Des marins pêcheurs en colère contre les prix élevés du gazole ont démarré samedi matin un blocage du port des Sables-d'Olonne empêchant notamment la sortie en mer des bateaux de plaisance. — Natacha Favreau AFP

Les marins-pêcheurs des Sables d'Olonne, d'où était parti le 10 mai le mouvement de grogne de la profession face à la cherté du gazole, ont voté samedi matin la «suspension» de leur grève pour un mois.

«On n'arrête pas la grève, on la suspend. Si dans un mois, il n'y a rien (de concret), on remet la gomme», a prévenu lors de l'AG José Jouneau, président du comité local des pêches. Une soixantaine de marins-pêcheurs réunis au comité local ont voté à une large majorité la reprise du travail et le déblocage du port. Le filin qui barrait son entrée a été retiré peu avant 11h, permettant à plusieurs bateaux de plaisance de reprendre la mer et aux marins de repartir en pêche.

«Je ne vois pas ce que l'on peut demander de plus»

«L'aide à 40 centimes (le litre de gazole), c'est acquis, sans restriction de temps, je ne vois pas ce que l'on peut demander de plus», a plaidé M. Jouneau. «Ce gouvernement n'est pas le père Noël», a-t-il poursuivi. «De toutes façons, on peut pas rester à crever de faim», a lancé un des marins-pêcheurs durant l'AG.

Les pêcheurs ont obtenu vendredi du ministre de la Pêche Michel Barnier venu les rencontrer à Rennes un engagement écrit sur la pérennité d'un mécanisme d'«aide aux équipages» permettant de ramener de facto le coût du gazole à 0,40 euro le litre.

La mobilisation continue à Cherbourg, Ouistreham, Saint-Malo...


Déjà vendredi, les pêcheurs dieppois, en Seine-Maritime, avaient cessé le blocage du port transmanche entamé lundi après avoir passé un accord avec la compagnie exploitante qui menaçait de saisir la justice.
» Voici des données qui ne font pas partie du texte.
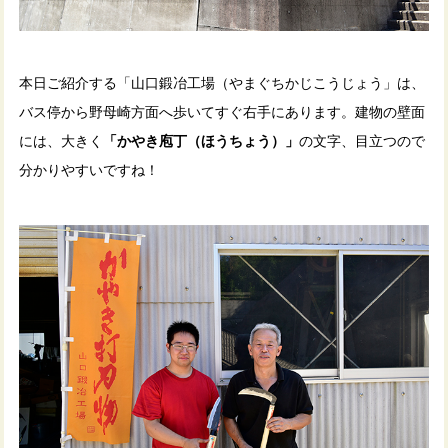
本日ご紹介する「山口鍛冶工場（やまぐちかじこうじょう」は、
バス停から野母崎方面へ歩いてすぐ右手にあります。建物の壁面
には、大きく
「かやき庖丁（ほうちょう）」
の文字、目立つので
分かりやすいですね！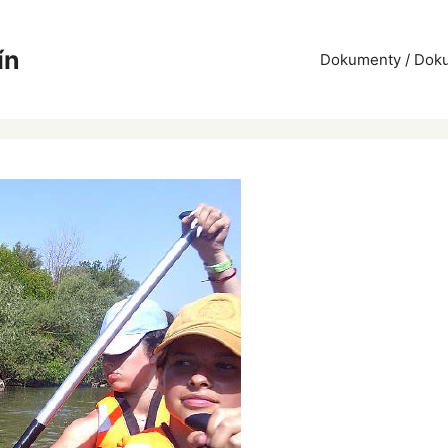
ín
Dokumenty / Do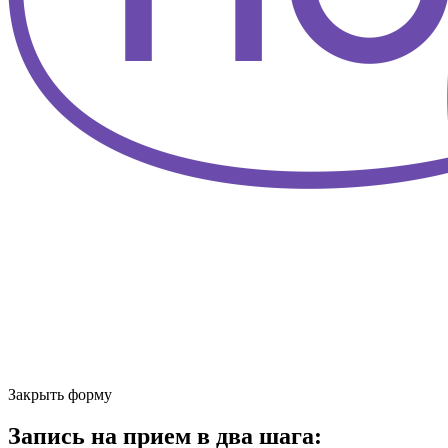
Закрыть форму
Запись на прием в два шага: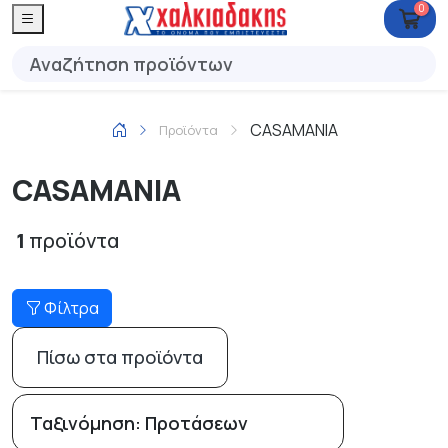
0
CASAMANIA
Προϊόντα
CASAMANIA
1
προϊόντα
Φίλτρα
Πίσω στα προϊόντα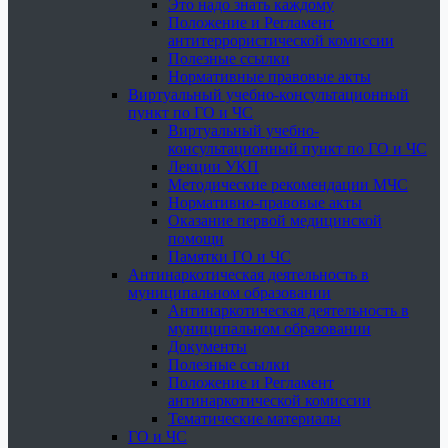
Это надо знать каждому
Положение и Регламент
антитеррористической комиссии
Полезные ссылки
Нормативные правовые акты
Виртуальный учебно-консультационный
пункт по ГО и ЧС
Виртуальный учебно-
консультационный пункт по ГО и ЧС
Лекции УКП
Методические рекомендации МЧС
Нормативно-правовые акты
Оказание первой медицинской
помощи
Памятки ГО и ЧС
Антинаркотическая деятельность в
муниципальном образовании
Антинаркотическая деятельность в
муниципальном образовании
Документы
Полезные ссылки
Положение и Регламент
антинаркотической комиссии
Тематические материалы
ГО и ЧС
Plusieurs points de résistance subsistaient cependant, comme dans les ports de Cherbourg, Ouistreham, Saint-Malo, Saint-Brieuc ou encore La Rochelle, toujours paralysés par les pêcheurs dans l'attente d'assemblées générales prévues dans les prochains jours. A la différence des derniers jours, peu d'actions spectaculaires étaient signalées samedi matin.